In legal papers spelling out the divorce between Joseph and Melissa Shook in 2007, negotiations appear routine.
He would give up the van, but not the SUV. She wanted him to take out a second mortgage and give her half. He wanted custody of the children and $1,000 a month in child support.
In the end, Joseph Shook, 35, checked off on every stipulation but one, that his estranged wife, who had moved back to Estero, would return to her maiden name.
On Tuesday, prosecutors are expected to argue that the impending divorce motivated Joseph Shook to kill his wife in 2007, days before the agreement went into effect. Melissa Shook’s body was found buried in a shallow grave near the Lee and Hendry county border on July 29, 2007, five days after the mother of three was reported missing.
Duct tape covered her mouth, ropes bound her hands behind her back. A neck injury claimed her life, according to the medical examiner.
Joseph Shook faces life in prison if convicted of the second-degree murder charge. Opening statements are expected on Tuesday.
The case against Shook hinges on his relationship with his estranged wife. Records and witness accounts depict an abusive husband anxious to reclaim a wife who wanted to move on. She was living in Estero, working for her father and dating another man.
Joseph Shook was the last person to see his wife, when on July 24, 2007, around 10:30 a.m., she arrived at his Alva home to drop off their 1-year-old son. She was expected back at work later that day, and she had even promised co-workers she’d pick up lunch. She never returned.
Her husband told detectives she appeared distraught when he saw her. He said she later texted him, around 2 p.m., that she had left her van in his driveway. Joseph Shook found the van, he told detectives, but not Melissa.
Family members began receiving odd text messages from Melissa Shook’s phone beginning around 1 p.m. that day. In the messages, Melissa Shook, 31, said she was confused, had broken up with her boyfriend and needed to clear her head. She said she still loved her husband, and that she was enrolling in a rehabilitation center.
The texts puzzled Melissa Shook’s relatives. Her mother, Debra Smith, told detectives the grammar and word choice didn’t sound like her daughter, that the messages lacked her daughter’s standard signature and that Melissa Shook would have called instead of texting such important information. The mother and daughter talked on the phone every day, Smith said, and Melissa Shook had been in a good mood.
After days of searching, family members began to fear the worst. Five days after Melissa Shook disappeared, her body was found in a stand of woods. Her purse, emptied, lay in a nearby bush.
Joseph Shook was arrested on Aug. 9, 2007.
In addition to the text messages, crucial evidence in the case will likely include duct tape found on Melissa Shook’s body that detectives say came from a roll in Joseph Shook’s house, and that is alleged to have his fingerprint.
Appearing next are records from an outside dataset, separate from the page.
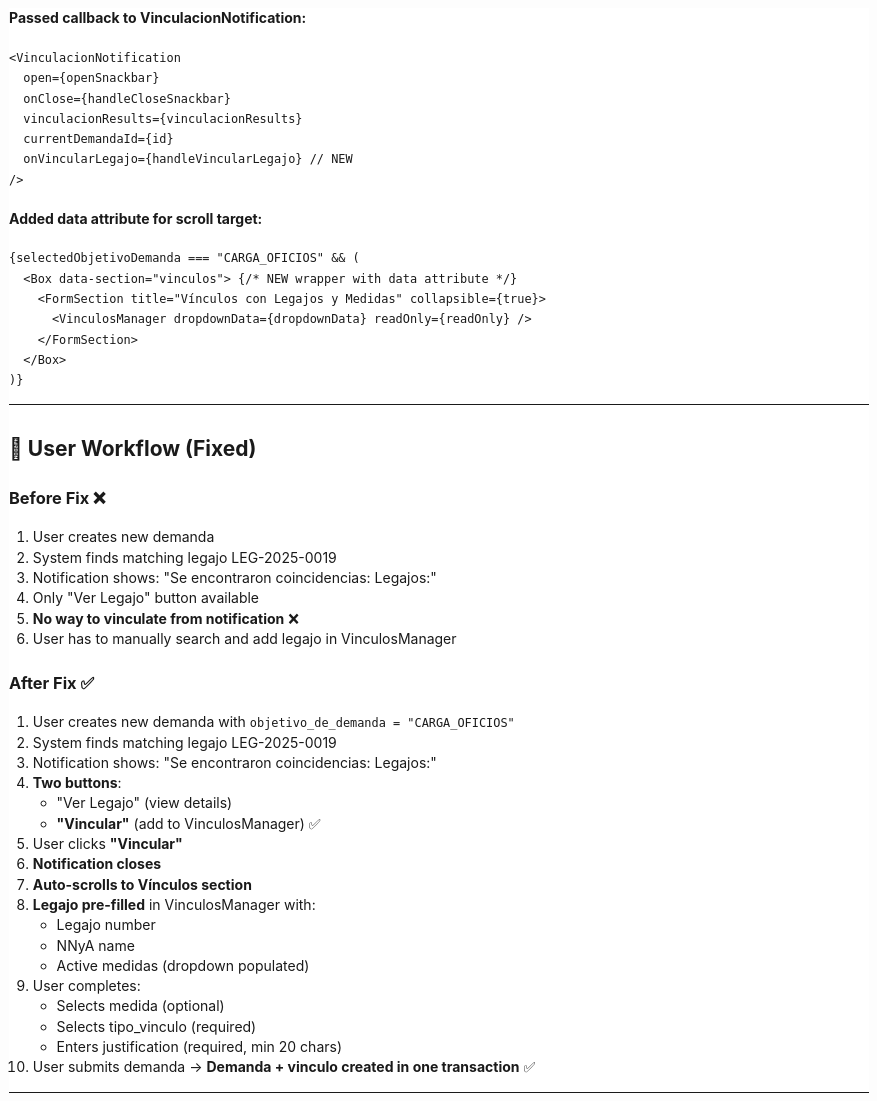 #### Passed callback to VinculacionNotification:
```tsx
<VinculacionNotification
  open={openSnackbar}
  onClose={handleCloseSnackbar}
  vinculacionResults={vinculacionResults}
  currentDemandaId={id}
  onVincularLegajo={handleVincularLegajo} // NEW
/>
```

#### Added data attribute for scroll target:
```tsx
{selectedObjetivoDemanda === "CARGA_OFICIOS" && (
  <Box data-section="vinculos"> {/* NEW wrapper with data attribute */}
    <FormSection title="Vínculos con Legajos y Medidas" collapsible={true}>
      <VinculosManager dropdownData={dropdownData} readOnly={readOnly} />
    </FormSection>
  </Box>
)}
```

---

## 🎯 User Workflow (Fixed)

### **Before Fix** ❌
1. User creates new demanda
2. System finds matching legajo LEG-2025-0019
3. Notification shows: "Se encontraron coincidencias: Legajos:"
4. Only "Ver Legajo" button available
5. **No way to vinculate from notification** ❌
6. User has to manually search and add legajo in VinculosManager

### **After Fix** ✅
1. User creates new demanda with `objetivo_de_demanda = "CARGA_OFICIOS"`
2. System finds matching legajo LEG-2025-0019
3. Notification shows: "Se encontraron coincidencias: Legajos:"
4. **Two buttons**:
   - "Ver Legajo" (view details)
   - **"Vincular"** (add to VinculosManager) ✅
5. User clicks **"Vincular"**
6. **Notification closes**
7. **Auto-scrolls to Vínculos section**
8. **Legajo pre-filled** in VinculosManager with:
   - Legajo number
   - NNyA name
   - Active medidas (dropdown populated)
9. User completes:
   - Selects medida (optional)
   - Selects tipo_vinculo (required)
   - Enters justification (required, min 20 chars)
10. User submits demanda → **Demanda + vinculo created in one transaction** ✅

---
A hardware store employee may also testify that Shook entered his store to purchase rope and a shovel that detectives later linked to the scene.
Shook was originally to be tried in Lee County but was allowed to choose between Lee and Hendry after detectives acknowledged they could not verify in which county the crime was committed. He chose Hendry County.
The couple was married in 2003. In a January 2007 petition for injunction, Melissa Shook claimed her husband slapped her across the face while she was pregnant, pulled her hair and beat her with a belt. She said he beat the children, as well, and beat her in front of them. The petition was granted, and Melissa Shook filed for divorce in March 2007.
They have three children, Joseph Ray II, 6; Kaylee Jill, 4; and Kronos Magnusson, 3.